Horticulture Research 9,
Article number: uhac193 (2022)
Views: 93

Received: 23 May 2022
Accepted: 22 Aug 2022
Published online: 30 Aug 2022


Carotene hydroxylase plays an important role in catalyzing the hydroxylation of carotene to xanthopylls, including two types: non-heme carotene hydroxylase (BCH type) and heme-containing cytochrome P450 hydroxylase (P450 type). Two BCH-encoding genes were annotated in the carrot genome. However, the role of BCHs and whether there are functional interactions between the duplicated BCHs in carrot remains unclear. In this study, two BCH encoding genes, DcBCH1 and DcBCH2, were cloned from carrot. The relative expression level of DcBCH1 was much higher than that of DcBCH2 in carrot taproots with different carotene accumulation levels.
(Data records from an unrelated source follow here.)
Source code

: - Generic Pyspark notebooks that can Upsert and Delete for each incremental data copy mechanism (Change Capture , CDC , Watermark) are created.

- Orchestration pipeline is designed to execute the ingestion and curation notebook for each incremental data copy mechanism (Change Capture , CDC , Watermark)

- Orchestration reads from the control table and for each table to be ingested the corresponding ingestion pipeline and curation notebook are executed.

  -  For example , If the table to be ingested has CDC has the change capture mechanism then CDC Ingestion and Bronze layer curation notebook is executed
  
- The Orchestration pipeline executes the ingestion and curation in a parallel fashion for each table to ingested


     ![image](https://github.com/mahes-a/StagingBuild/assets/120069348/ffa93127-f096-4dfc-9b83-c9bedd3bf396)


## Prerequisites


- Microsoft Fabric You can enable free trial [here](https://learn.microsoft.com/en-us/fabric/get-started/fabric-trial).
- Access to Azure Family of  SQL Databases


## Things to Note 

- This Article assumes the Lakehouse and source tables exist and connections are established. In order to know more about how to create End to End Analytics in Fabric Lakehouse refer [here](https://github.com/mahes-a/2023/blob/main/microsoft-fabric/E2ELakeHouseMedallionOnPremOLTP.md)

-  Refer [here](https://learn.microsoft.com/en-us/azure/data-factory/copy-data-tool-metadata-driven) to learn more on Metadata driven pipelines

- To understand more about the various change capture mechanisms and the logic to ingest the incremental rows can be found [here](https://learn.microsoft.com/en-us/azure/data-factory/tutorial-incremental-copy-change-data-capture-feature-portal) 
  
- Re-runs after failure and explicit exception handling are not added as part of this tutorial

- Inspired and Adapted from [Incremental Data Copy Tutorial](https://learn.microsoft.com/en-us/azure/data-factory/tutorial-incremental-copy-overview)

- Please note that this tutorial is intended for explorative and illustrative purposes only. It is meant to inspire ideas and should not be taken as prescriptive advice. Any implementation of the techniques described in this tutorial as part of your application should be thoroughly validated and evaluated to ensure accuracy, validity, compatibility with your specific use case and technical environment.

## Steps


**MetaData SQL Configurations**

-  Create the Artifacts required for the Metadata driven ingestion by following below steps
Overexpression of DcBCH1 in ‘KRD’ (high carotene accumulated) carrot changed the taproot color from orange to yellow, accompanied by substantial reductions in α-carotene and β-carotene. There was no obvious change in taproot color between transgenic ‘KRD’ carrot overexpressing DcBCH2 and control carrot. Simultaneously, the content of α-carotene in the taproot of DcBCH2-overexpressing carrot decreased, but the content of β-carotene did not change significantly in comparison with control carrot. Using the CRISPR/Cas9 system to knock out DcBCH1 in ‘KRD’ carrot lightened the taproot color from orange to pink-orange; the content of α-carotene in the taproot increased slightly, while the β-carotene content was still significantly decreased, compared with control carrot. In DcBCH1-knockout carrot, the transcript level of DcBCH2 was significantly increased. These results indicated that in carrot taproot, DcBCH1 played the main function of BCH enzyme, which could hydroxylate α-carotene and β-carotene; DcBCH1 and DcBCH2 had functional redundancy, and these two DcBCHs could partially compensate for each other.